Try it:
Return the data word for word. Pictures are to be omitted.

Data for analysis:
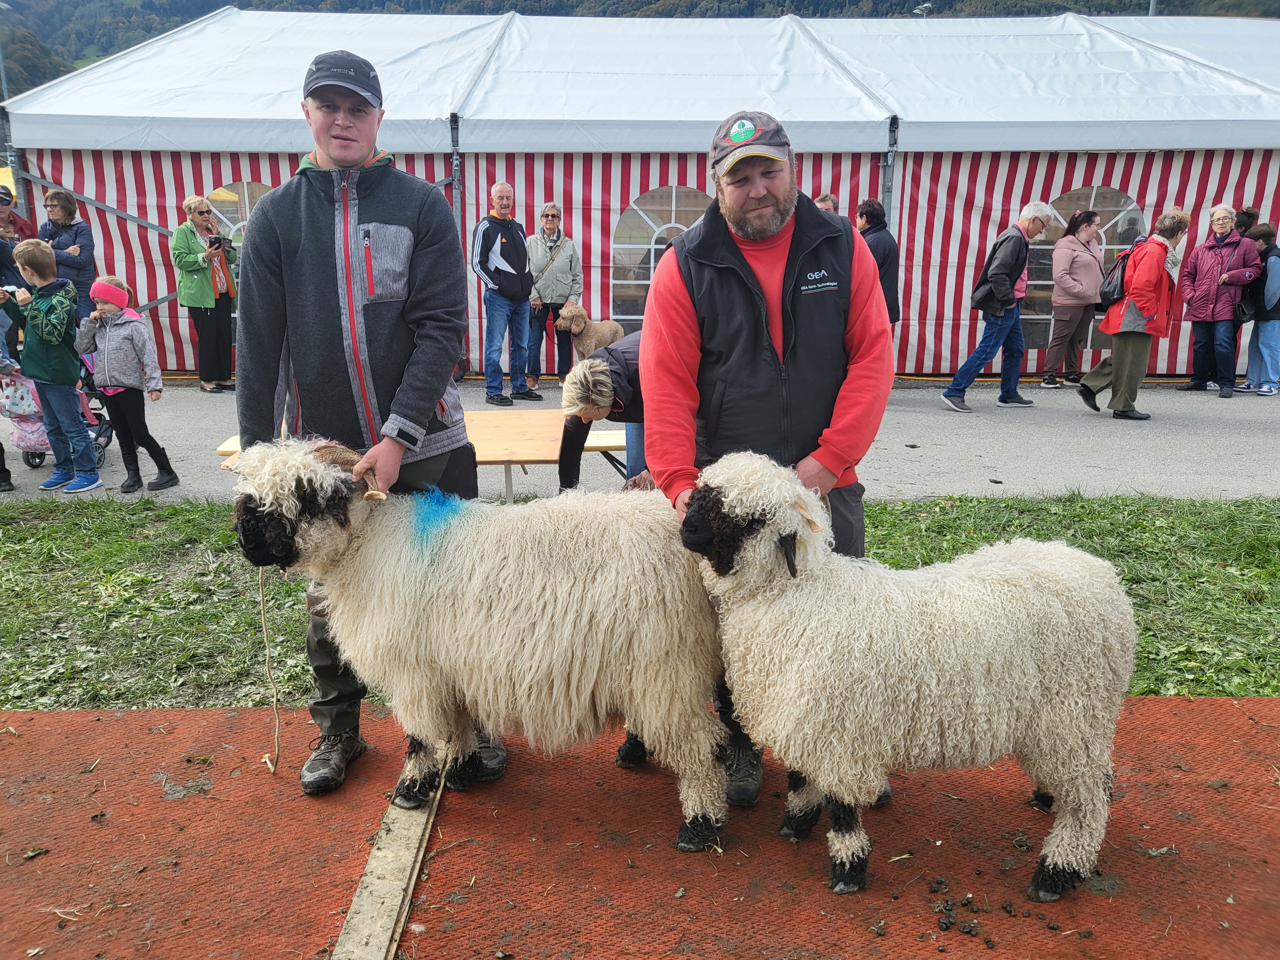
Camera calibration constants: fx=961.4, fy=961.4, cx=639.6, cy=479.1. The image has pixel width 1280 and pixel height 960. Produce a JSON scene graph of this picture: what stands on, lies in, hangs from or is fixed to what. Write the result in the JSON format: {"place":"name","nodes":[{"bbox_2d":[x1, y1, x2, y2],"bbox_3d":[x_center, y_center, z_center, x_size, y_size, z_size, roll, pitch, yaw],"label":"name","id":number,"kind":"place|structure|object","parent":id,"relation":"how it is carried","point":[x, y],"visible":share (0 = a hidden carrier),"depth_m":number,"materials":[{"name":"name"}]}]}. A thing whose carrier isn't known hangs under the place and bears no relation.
{"place":"outdoors","nodes":[
{"label":"outdoors","id":0,"kind":"place"},
{"bbox_2d":[0,492,1279,708],"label":"grass strip","id":1,"kind":"structure","parent":0,"point":[870,517],"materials":[{"name":"green plant"}]},
{"bbox_2d":[0,695,1279,959],"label":"mat","id":2,"kind":"structure","parent":0,"point":[197,714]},
{"bbox_2d":[231,50,503,794],"bbox_3d":[-0.787,-0.176,2.767,0.670,2.002,0.681,0,15,0],"label":"man","id":3,"kind":"object","parent":2,"relation":"on","point":[311,259],"visible":0.87,"depth_m":2.61},
{"bbox_2d":[330,780,443,959],"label":"wooden plank","id":4,"kind":"object","parent":2,"relation":"on","point":[409,891],"visible":0.88,"depth_m":2.41,"materials":[{"name":"brown wood"}]},
{"bbox_2d":[227,436,726,849],"bbox_3d":[-0.381,0.424,2.621,1.366,1.133,0.617,0,15,0],"label":"sheep","id":5,"kind":"object","parent":2,"relation":"on","point":[571,598],"visible":0.96,"depth_m":2.45},
{"bbox_2d":[257,568,282,772],"bbox_3d":[-1.125,0.575,2.938,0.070,0.557,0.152,0,15,0],"label":"rope","id":6,"kind":"object","parent":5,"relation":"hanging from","point":[263,625],"visible":0.84,"depth_m":2.92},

Answer space:
Camera calibration constants: fx=961.4, fy=961.4, cx=639.6, cy=479.1. The image has pixel width 1280 and pixel height 960. Produce a JSON scene graph of this picture: what stands on, lies in, hangs from or is fixed to what. Write the result in the JSON format: {"place":"name","nodes":[{"bbox_2d":[x1, y1, x2, y2],"bbox_3d":[x_center, y_center, z_center, x_size, y_size, z_size, roll, pitch, yaw],"label":"name","id":number,"kind":"place|structure|object","parent":id,"relation":"how it is carried","point":[x, y],"visible":share (0 = a hidden carrier),"depth_m":number,"materials":[{"name":"name"}]}]}. A thing whose carrier isn't known hangs under the place and bears no relation.
{"place":"outdoors","nodes":[
{"label":"outdoors","id":0,"kind":"place"},
{"bbox_2d":[0,492,1279,708],"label":"grass strip","id":1,"kind":"structure","parent":0,"point":[870,517],"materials":[{"name":"green plant"}]},
{"bbox_2d":[0,695,1279,959],"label":"mat","id":2,"kind":"structure","parent":0,"point":[197,714]},
{"bbox_2d":[231,50,503,794],"bbox_3d":[-0.787,-0.176,2.767,0.670,2.002,0.681,0,15,0],"label":"man","id":3,"kind":"object","parent":2,"relation":"on","point":[311,259],"visible":0.87,"depth_m":2.61},
{"bbox_2d":[330,780,443,959],"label":"wooden plank","id":4,"kind":"object","parent":2,"relation":"on","point":[409,891],"visible":0.88,"depth_m":2.41,"materials":[{"name":"brown wood"}]},
{"bbox_2d":[227,436,726,849],"bbox_3d":[-0.381,0.424,2.621,1.366,1.133,0.617,0,15,0],"label":"sheep","id":5,"kind":"object","parent":2,"relation":"on","point":[571,598],"visible":0.96,"depth_m":2.45},
{"bbox_2d":[257,568,282,772],"bbox_3d":[-1.125,0.575,2.938,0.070,0.557,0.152,0,15,0],"label":"rope","id":6,"kind":"object","parent":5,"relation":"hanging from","point":[263,625],"visible":0.84,"depth_m":2.92},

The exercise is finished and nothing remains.